India’s water budget
India accounts for around 4% of world’s renewable water resources. The average annual precipitation in India is around 4000 BCM (Billion Cubic Meter). Of this, around half (1869 BCM) water runs off from rivers to oceans. What is left from that only 690 BCM is utilizable surface water. This along with 430 BCM groundwater makes India’s total annual utilizable water resources to be close to 1120 BCM.
The major challenge in water budget is to make use of as much as possible part of the runoff from the rivers. A large number of dams, barrages, hydropower structures, canal networks are efforts towards this challenge only. Currently, the major and medium irrigation projects of India have a storage capacity of around 225 BCM. This is less but has provided assured irrigation in substantial command areas, extended the supply of drinking water to remote areas and ensure water supply to hydro and thermal power plants and to meet other requirements. Added to this is the minor irrigation potential of about 100 BCM, created through check dams, small structures, ponds, etc. Finally, groundwater potential of about 243 BCM was available.
Different Sources of Irrigation
Various Sources of Irrigation in 2012-13 are as follows:
Trends in Sources of Irrigation
Since 1950-51, the government had given considerable importance to the development of command area under canals. In 1950-51, the Canal irrigated area was 8.3 million hectares and it currently stands at 17 million hectares. Despite that, the relative importance of Canals has come down from 40% in 1951 to 26% in 2010-11. On the other hand, the well and tube well accounted for 29% total irrigated area and now they share 64% of the total irrigated area.
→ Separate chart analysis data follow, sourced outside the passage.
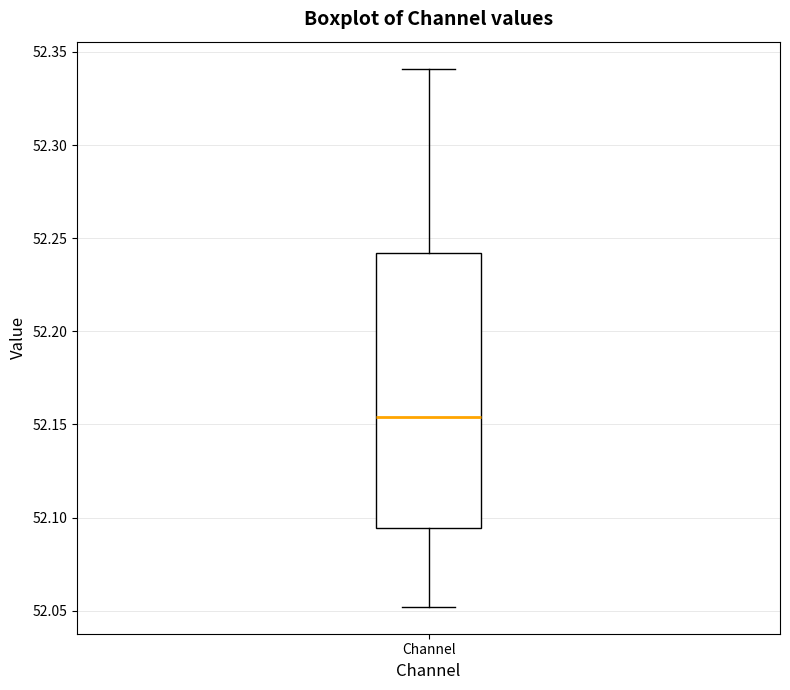

Read this box plot against the y-axis: the position of the median line, the range covered by the box, and the ends of both whiskers. The values are not printed on the chart, so give them approximately, as read against the axis.

median 52.155, box 52.095 to 52.240, whiskers 52.050 to 52.340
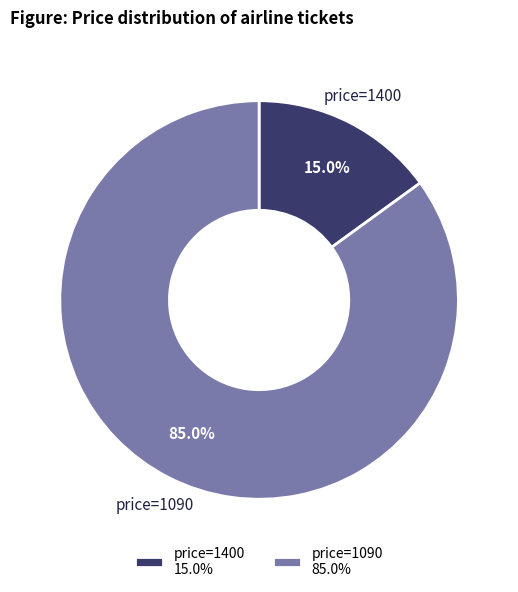

Which has a higher value, price=1090 or price=1400?

price=1090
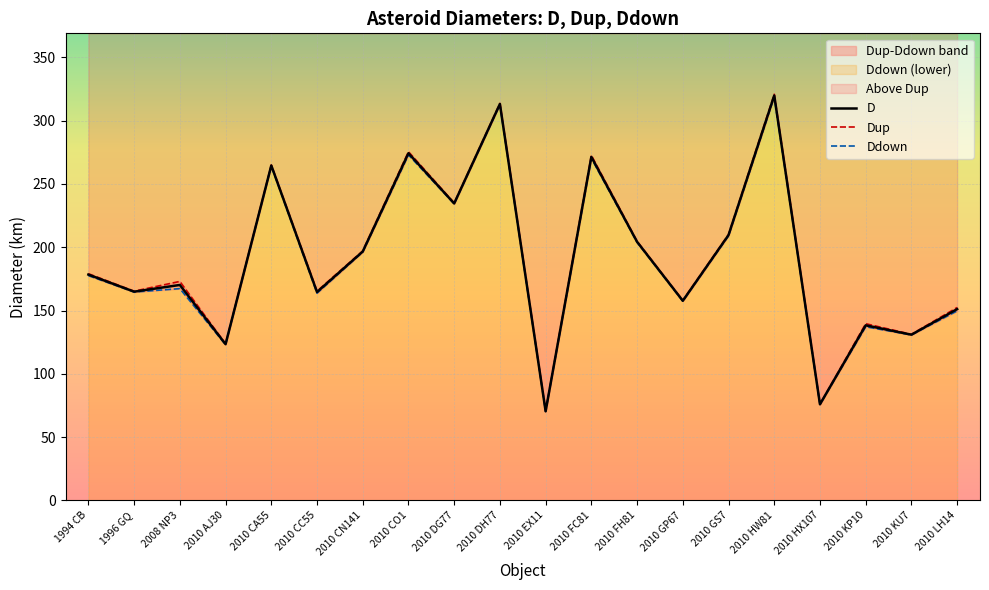

What is the greatest value displayed?

320.9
This implies that “despite of heavy public expenditure on canals, our governments have not been able to reduce the groundwater depletion” done by the remarkable progress of the tube wells in last many decades. The key reason is widening gap between irrigation potential created and actually utilized.
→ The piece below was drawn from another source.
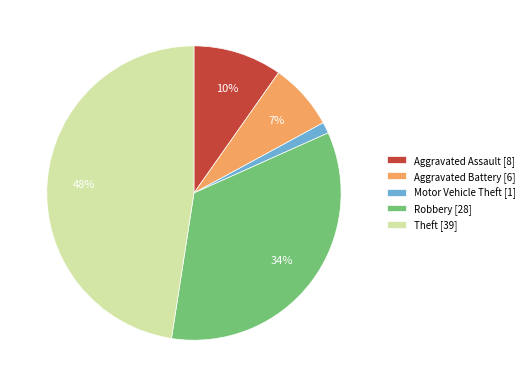

Which category has the smallest portion of the pie?

Motor Vehicle Theft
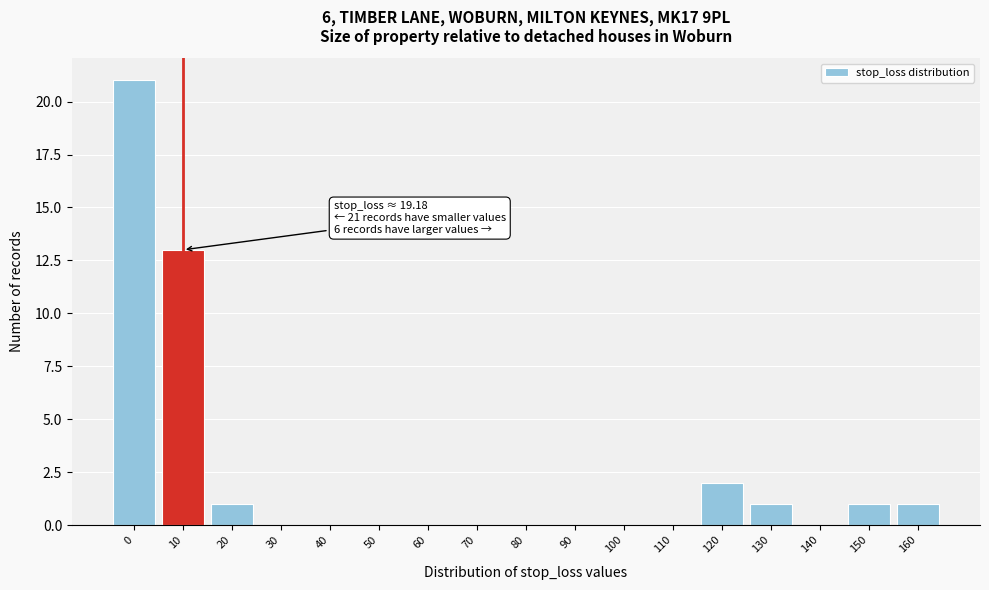

Reading left to right, what are all the values shown in this chart?

0=21	10=13	20=1	30=0	40=0	50=0	60=0	70=0	80=0	90=0	100=0	110=0	120=2	130=1	140=0	150=1	160=1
States under Well Irrigation
Well Irrigation is common in alluvial plains of the country except the deserts of Rajasthan. Plains of UP, Bihar, Gujarat, Karnataka & Tamil Nadu are the states which are more prominently under the well irrigation.
States under Canal irrigation
Canals are second most important source of irrigation in India after wells and tube wells. The Canals are irrigating those lands which have large plains, fertile soils and perennial rivers. The plains of North India are mostly canal irrigated. Other parts are coastal low lands and some parts of Peninsular India. The states are: Andhra Pradesh, Assam, Haryana, Jammu & Kashmir, West Bengal, Punjab Rajasthan, Bihar, Karnataka, Tamilnadu and UP.
Major States under Tank irrigation
The Tank irrigation is more in the rocky plateau area of the county, where the rainfall is uneven and highly seasonal. The Eastern Madhya Pradesh, Chhattisgarh, Orissa, Interiors of Tamil Nadu and some parts of Andhra Pradesh have more land under tank irrigation.